Listen Like Thieves (M Hutchence /A Farriss) 1986 and Good Times (H Vanda/ G Young) – Jimmy Barnes and INXS – 1987
Between 1982-86 INXS cut a swathe across the USA, incrementally building their record sales with each album released, and regularly upstaging those acts for which they opened, often sending them into breakup oblivion – the Stray Cats, Adam Ant, the Go-Gos, Men At Work, and Hall and Oates. By this time Michael had begun an intense relationship with the Go-Gos lead singer, Belinda Carlisle. (below)The title track Listen Like Thieves was the fourth single released, and it epitomized the pattern of taut melodic refrains that permeated their fifth studio album, on the title track a constant sonic throb provides the rhythmic bedrock, with choppy, attention-seeking guitar riffs dropped in at the chorus, to underscore the conspiratorial ambience of the song “Everybody’s down on their knees/ Listen like thieves/ But who needs that/ When it’s all in your hands…” The lyrics suggest that people are surrounded by corporate media and tabloid influence, which can through conformist propaganda promote uncritical groupthink, essentially bring us “to our knees”, in an act of submission, while “listen like thieves” is a metaphor for eavesdropping, listening through a wall or keyhole, trying to find the answers, because we aren’t confident about thinking for ourselves, so we seek the answers from others, and then regurgitate them as our own. Unlike their Australian compatriots Midnight Oil, INXS were not overtly politically outspoken, and tended to cloak their social and political agendas in opaque metaphors, but they were known to be committed to such causes as environmental protection, aboriginal land rights, and social justice.

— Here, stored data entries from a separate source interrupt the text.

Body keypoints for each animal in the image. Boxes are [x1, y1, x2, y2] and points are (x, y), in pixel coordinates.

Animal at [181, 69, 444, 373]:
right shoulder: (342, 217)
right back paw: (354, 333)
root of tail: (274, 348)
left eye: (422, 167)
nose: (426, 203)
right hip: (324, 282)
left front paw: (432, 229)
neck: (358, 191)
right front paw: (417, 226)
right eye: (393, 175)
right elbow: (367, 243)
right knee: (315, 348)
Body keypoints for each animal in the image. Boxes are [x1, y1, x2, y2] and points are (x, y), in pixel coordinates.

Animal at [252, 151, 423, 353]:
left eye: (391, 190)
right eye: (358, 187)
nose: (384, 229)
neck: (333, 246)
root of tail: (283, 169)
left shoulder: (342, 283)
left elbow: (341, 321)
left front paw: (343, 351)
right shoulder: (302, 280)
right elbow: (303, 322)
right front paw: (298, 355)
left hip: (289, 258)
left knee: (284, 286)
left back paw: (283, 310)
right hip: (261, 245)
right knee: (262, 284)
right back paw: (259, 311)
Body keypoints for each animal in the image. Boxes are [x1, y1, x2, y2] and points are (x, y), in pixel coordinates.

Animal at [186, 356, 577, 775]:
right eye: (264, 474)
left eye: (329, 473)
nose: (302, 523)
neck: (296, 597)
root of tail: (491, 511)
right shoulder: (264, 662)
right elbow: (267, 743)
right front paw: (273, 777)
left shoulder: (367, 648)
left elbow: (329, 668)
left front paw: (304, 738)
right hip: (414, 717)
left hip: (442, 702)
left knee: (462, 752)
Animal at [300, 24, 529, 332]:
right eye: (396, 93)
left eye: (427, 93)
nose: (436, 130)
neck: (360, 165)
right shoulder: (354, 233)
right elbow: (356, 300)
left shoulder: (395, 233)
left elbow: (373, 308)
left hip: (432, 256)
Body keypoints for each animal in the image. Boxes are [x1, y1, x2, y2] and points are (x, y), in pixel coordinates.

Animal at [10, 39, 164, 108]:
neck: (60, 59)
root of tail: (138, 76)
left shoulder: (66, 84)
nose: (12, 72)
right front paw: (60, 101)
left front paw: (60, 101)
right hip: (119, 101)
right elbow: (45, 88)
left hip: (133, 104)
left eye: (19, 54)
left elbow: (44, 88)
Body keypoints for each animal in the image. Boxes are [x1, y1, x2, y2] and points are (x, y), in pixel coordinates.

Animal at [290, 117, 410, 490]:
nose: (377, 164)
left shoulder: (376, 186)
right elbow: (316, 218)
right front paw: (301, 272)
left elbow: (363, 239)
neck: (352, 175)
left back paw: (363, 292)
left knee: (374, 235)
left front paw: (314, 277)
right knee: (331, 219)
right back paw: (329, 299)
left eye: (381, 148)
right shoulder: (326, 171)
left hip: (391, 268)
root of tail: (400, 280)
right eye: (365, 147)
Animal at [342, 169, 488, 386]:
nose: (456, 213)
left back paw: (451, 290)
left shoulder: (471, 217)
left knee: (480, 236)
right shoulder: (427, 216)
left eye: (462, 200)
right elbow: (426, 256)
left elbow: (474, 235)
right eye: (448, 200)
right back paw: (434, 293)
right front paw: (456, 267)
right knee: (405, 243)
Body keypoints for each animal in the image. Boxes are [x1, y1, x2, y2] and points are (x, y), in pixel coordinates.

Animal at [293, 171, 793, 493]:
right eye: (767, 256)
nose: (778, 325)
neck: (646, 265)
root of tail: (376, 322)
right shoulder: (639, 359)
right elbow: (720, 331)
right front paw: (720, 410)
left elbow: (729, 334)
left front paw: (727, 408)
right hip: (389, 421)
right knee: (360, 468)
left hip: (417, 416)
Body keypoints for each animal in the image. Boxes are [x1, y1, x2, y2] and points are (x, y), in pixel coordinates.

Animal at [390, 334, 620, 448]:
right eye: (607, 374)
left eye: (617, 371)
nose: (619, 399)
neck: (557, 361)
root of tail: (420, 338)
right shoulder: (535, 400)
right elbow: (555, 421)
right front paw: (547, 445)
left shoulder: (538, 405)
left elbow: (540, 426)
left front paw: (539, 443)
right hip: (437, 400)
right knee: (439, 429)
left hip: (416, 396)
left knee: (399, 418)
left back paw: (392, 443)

Listen Like Thieves was a top forty hit in Aust (#28) and charted #46 in the UK and #54 in the US, and the album was further buoyed by several other classy minor songs in Kiss The Dirt (Falling Down The Mountain), and One X One, the band also gained valuable exposure when they played the Australian leg of the Live Aid concert that year. The promo video for the song was directed by Richard Lowenstein and created an anarchic and dystopian scenario as the band performs the song on a darkened stage in front of a group of gun-toting post-apocalyptic desperadoes, seemingly controlled by a hideous crone who presides over the proceedings, it had a Mad Max Beyond Thunderdome ambience, a movie that had been shot in Australia and released the year before in 1985.Good Times was an under-rated Vanda /Young composition which had been released by the Easybeats in 1968 featuring guest vocalist Steve Marriott, lead singer with the Small Faces, charting #18 that year. Jimmy Barnes and INXS (Michael Hutchence) (together below), teamed up nineteen years later for a rousing version of the same song which still paid homage to three famous women from earlier rock songs – Boney Maronie (Larry Williams 1957), Long Tall Sally (Little Richard 1956), and Short Fat Fanny (Larry Williams 1957). Recorded in Sydney at the Rhinoceros Studios and produced by Mark Opitz with all the INXS band members involved (except Tim Farriss) plus Peter Kekel on piano. Barnes recalled that he spent two booze and drug-fueled days in the studio with INXS, and that he and Michael Hutchence didn’t sleep for the whole time, it hit #2 locally, #1 in NZ, #18 in the UK and #47 in the USA, for Barnes highest US chart position.
The song became part of the soundtrack for the Joel Schumacher movie The Lost Boys and was also used to promote the Australian Made concert series in 1986/87 ( performers included below were from left to right – Jon Farriss (INXS), Sean Kelly (Models), Chrissie Amphlett (Divinyls), Chris Bailey (Saints), Dave McComb (Triffids) and Greedy Smith (Mental As Anything). Good Times has been covered by such diverse acts as Shocking Blue, Jessica Mauboy, and Meatloaf who changed the lyrics and re-titled the song Runnin’ For the Red Light (I Got A Life).In March of 1986, Michael made his movie debut in Richard Lowenstein’s Dogs In Space, in which he played Sam Sejavka, real life punk rock singer from Melbourne in the late 70’s, who had struggled unsuccessfully with heroin addiction.(below with co-star Saskia Post).
Richard had written the movie with Michael in mind, positive that he could carry it off, and Michael did not disappoint him, receiving admirable reviews for his performance and entering the local top ten with a solo effort entitled Rooms For The Memory in Jan. 1987.